Atividades:
1: No texto sobre a caça de marrecas, reescreva o trecho que começa em "As marrecas são" e termina em "irerê e marreca-piadeira.", trocando "sertaneja" por "nordestina".
2: Responda com base no texto sobre a caça de marrecas:
(a) Como se chamava a fazenda em que o avô criava as marrecas?
(b) Quanto mede aproximadamente a marreca-viuvinha?
(c) Quantos ovos a marreca-viuvinha põe por postura?
3: Escreva a continuação do texto sobre a caça de marrecas, começando depois da última frase apresentada.

Texto do exercício:
----

CAÇADAS SAZONAIS... 4. CAÇA DE MARRECA POR ESPERA, COM CHAMAS VIVAS

Por Benedito Vasconcelos Mendes

No inverno (período chuvoso), um dos  principais  passatempo do meu avô, José Cândido Mendes, era a caça de marrecas em tocaia, usando chamas vivas. Ele criava em sua Fazenda Aracati, vizinha a Vila Caracará, no Município de Sobral, no Estado do Ceará, vários casais de marreca-viuvinha (Dendrocygna viduata)  e  de marreca-verdadeira (Dendrocygna autumnalis  autumnalis ), que eram usados como chamas em suas caçadas de tocaia (caçada de espera).                                                                  
As marrecas são aves anseriformes, silvestres, aquáticas (possuem membranas natatórias), gregárias, de carne saborosa e muito usada na culinária sertaneja.     


A marreca-viuvinha é nativa da América do Sul e África, tem cabeça e pescoço brancos, asas, bico e pés cinzentos escuro, mede aproximadamente 35 centímetros, pesa até 850 gramas, alimenta-se de sementes e pequenos invertebrados, nidifica no chão e põe até 12 ovos por postura. Não se reproduz facilmente em cativeiro. No Nordeste é conhecida como marreca-viuvinha e no restante do País por  irerê e marreca-piadeira.

----

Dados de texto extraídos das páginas

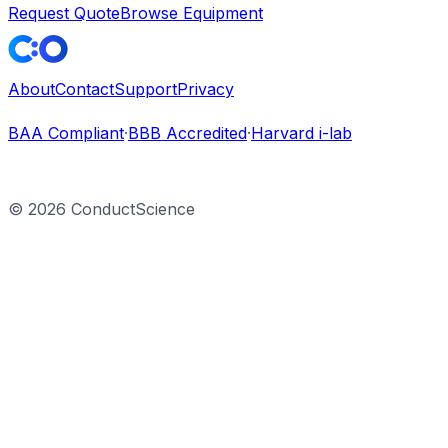
Request Quote
Browse Equipment
About
Contact
Support
Privacy
BAA Compliant
·
BBB Accredited
·
Harvard i-lab
©
2026
ConductScience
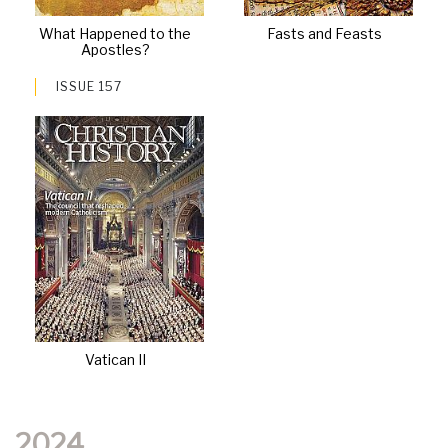
What Happened to the
Fasts and Feasts
Apostles?
ISSUE 157
Vatican II
2024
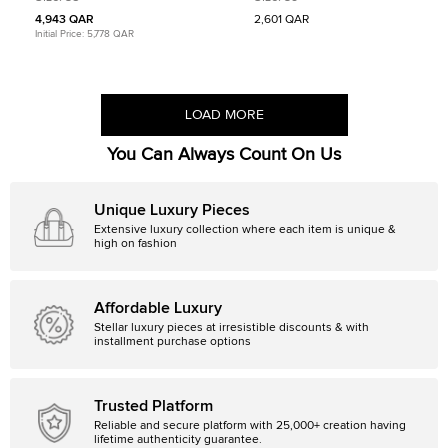
Top Sneakers
4,943 QAR
2,601 QAR
Initial Price:
5,778 QAR
LOAD MORE
You Can Always Count On Us
Unique Luxury Pieces
Extensive luxury collection where each item is unique &
high on fashion
Affordable Luxury
Stellar luxury pieces at irresistible discounts & with
installment purchase options
Trusted Platform
Reliable and secure platform with 25,000+ creation having
lifetime authenticity guarantee.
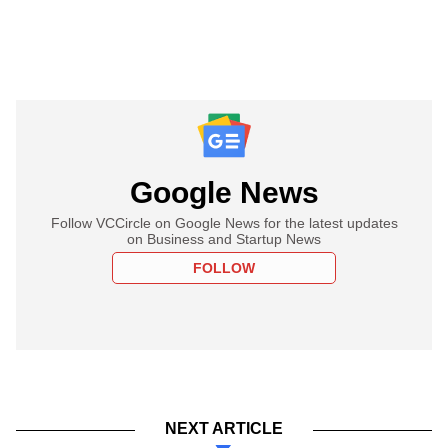
Google News
Follow VCCircle on Google News for the latest updates
on Business and Startup News
FOLLOW
NEXT ARTICLE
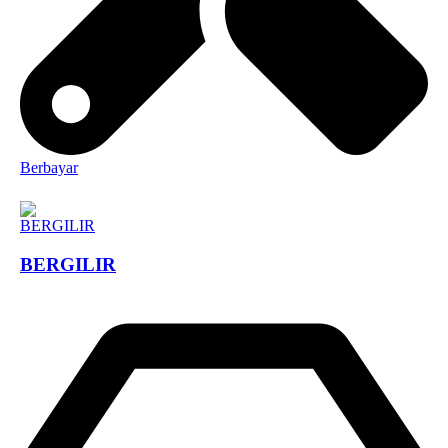
Berbayar
BERGILIR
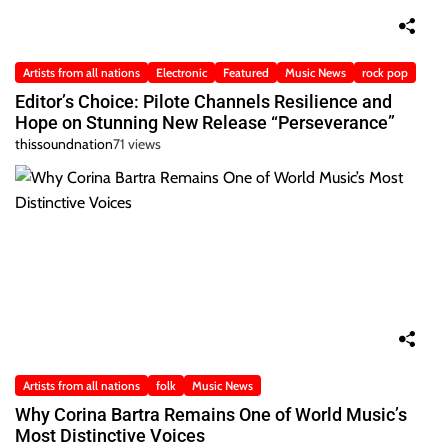
Artists from all nations
Electronic
Featured
Music News
rock pop
Editor’s Choice: Pilote Channels Resilience and
Hope on Stunning New Release “Perseverance”
thissoundnation
71 views
Artists from all nations
folk
Music News
Why Corina Bartra Remains One of World Music’s
Most Distinctive Voices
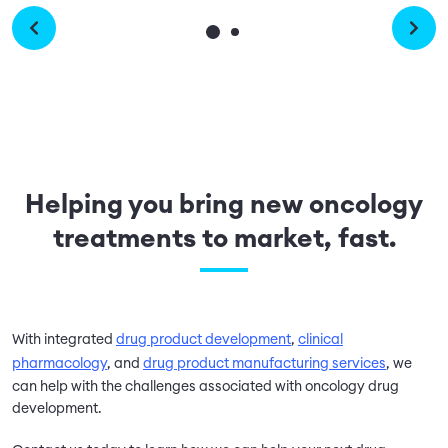
Helping you bring new oncology
treatments to market, fast.
With integrated
drug product development
,
clinical
pharmacology
, and
drug product manufacturing services
, we
can help with the challenges associated with oncology drug
development.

----

Respostas por tarefa:
1:
As marrecas são aves anseriformes, silvestres, aquáticas (possuem membranas natatórias), gregárias, de carne saborosa e muito usada na culinária nordestina.     


A marreca-viuvinha é nativa da América do Sul e África, tem cabeça e pescoço brancos, asas, bico e pés cinzentos escuro, mede aproximadamente 35 centímetros, pesa até 850 gramas, alimenta-se de sementes e pequenos invertebrados, nidifica no chão e põe até 12 ovos por postura. Não se reproduz facilmente em cativeiro. No Nordeste é conhecida como marreca-viuvinha e no restante do País por  irerê e marreca-piadeira.

2:
(a) Fazenda Aracati.
(b) Aproximadamente 35 centímetros.
(c) Até 12 ovos.

3:
A marreca-verdadeira ou marreca-cabocla mede 45 a 55 centímetros e pesa até pouco mais de um quilo. Tem bico e pés vermelhos, sua face é acinzentada e a barriga é preta. Quando em voo apresenta uma mancha branca nas asas,  é  maior do que a marreca-viuvinha, alimenta-se de sementes, vermes, pequenos crustáceos, larvas de insetos e gosta muito de grãos de arroz. É uma ave gregária, podendo formar grandes  bandos. Nidifica no chão, às vezes em ocos de pau, põe de 7 a 15 ovos, gosta de empoleirar-se nos galhos das árvores, das margens de rios, açudes e lagoas. No Nordeste brasileiro, reproduz-se uma vez por ano, na quadra chuvosa.                                                                                                             
Na Fazenda Aracati, estas marrecas nativas eram criadas no oitão da casa grande, em uma área separada por cerca de faxina das outras aves (galinhas, patos, capotes e perus). As marrecas não voavam, pois uma de suas asas tinha sido operada (junta da asa cortada). Além de não voarem, as marrecas eram muito mansas, acostumadas a se manterem amarradas pela canela, por longo período de tempo. Na área de criação das marrecas,  tinha um tanque de alvenaria de 3 m X 2 m e 60 cm de profundidade, para banho e natação das aves. Ao redor do tanque de água, situavam-se os marrequeiros, que eram pequenos chiqueiros de varas de marmeleiro,  cobertos  de palha de carnaúba, onde as marrecas dormiam. Em cada marrequeiro vivia  um casal de marrecas. Dentro deles ficavam o depósito para receber  alimento (milho) e o alguidarzinho de barro,  para  água de beber. Ao meio dia,  as marrecas eram soltas na área comum do tanque, para pegarem sol e tomarem banho juntas. À tardinha, cada casal era colocado em suas casinhas (marrequeiros). As portas eram de varas finas de marmeleiro, com dobradiças de couro cru de boi. Tinham que dormir dentro do marrequeiro, devido às raposas e gambás.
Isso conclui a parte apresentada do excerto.